Lush Life is a contemporary social novel by Richard Price. It is Price's eighth novel, and was published in 2008 by Farrar, Straus and Giroux.

Contents

[edit] Plot summary

The book is set in the Lower East Side of Manhattan, and begins with a crime that at first seems straightforward, but quickly expands into a thicket of complications. On the way home from a night of drinking, three men—cafe manager Eric Cash, bartender Ike Marcus, and a friend of Marcus'—are accosted by two muggers.[1] Marcus is shot and killed, in a manner reminiscent of the real-life murder of Nicole duFresne,[2] or the case of Willie Bosket (who is explicitly referenced by Price in the novel). NYPD Detective Matty Clark winds up investigating the crime, and keeping an eye on Ike's distraught father Billy, whose behavior becomes increasingly erratic. Cash is initially arrested for the crime, but later released when the accounts of other witnesses back up his own; his own behavior is affected as he has difficulty coping with the memory of the incident.

[edit] Reception

The novel received mostly rave reviews from a wide variety of media sources.[3][4][5] Michiko Kakutani of the New York Times wrote that Lush Life was "a visceral, heart-thumping portrait of New York City" and "no one writes better dialogue than Richard Price—not Elmore Leonard, not David Mamet, not even David Chase."[6] The Hartford Courant praised Price's ability to "embrace irony without ever being ham-handed and to create characters who refuse to be pinned down".[7] Others called it "powerful"[8] and a "damned good book",[9] and said that "every sentence is a pleasure".[10]

Some reviewers were equally positive, but not without some reservations.

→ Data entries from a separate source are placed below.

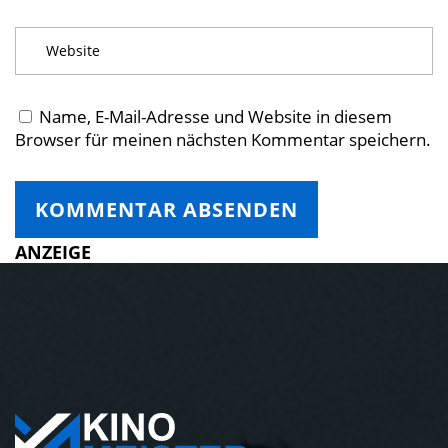
Name, E-Mail-Adresse und Website in diesem
Browser für meinen nächsten Kommentar speichern.
ANZEIGE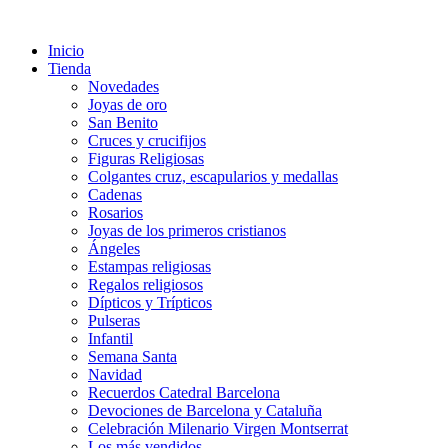
Ir
al
Inicio
contenido
Tienda
Novedades
Joyas de oro
San Benito
Cruces y crucifijos
Figuras Religiosas
Colgantes cruz, escapularios y medallas
Cadenas
Rosarios
Joyas de los primeros cristianos
Ángeles
Estampas religiosas
Regalos religiosos
Dípticos y Trípticos
Pulseras
Infantil
Semana Santa
Navidad
Recuerdos Catedral Barcelona
Devociones de Barcelona y Cataluña
Celebración Milenario Virgen Montserrat
Los más vendidos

Salon.com writer Richard B. Woodward called the book "astonishing", but "more a collection of brilliantly realistic scenes than a book with moral weight or a convincing vision of the way New York functions in the Bloomberg era".[11] The Los Angeles Times praised it as "deftly written" and "beautifully expressive", but thought that "Price can't quite bridge the gap between this social novel and the subtleties of real life".[12]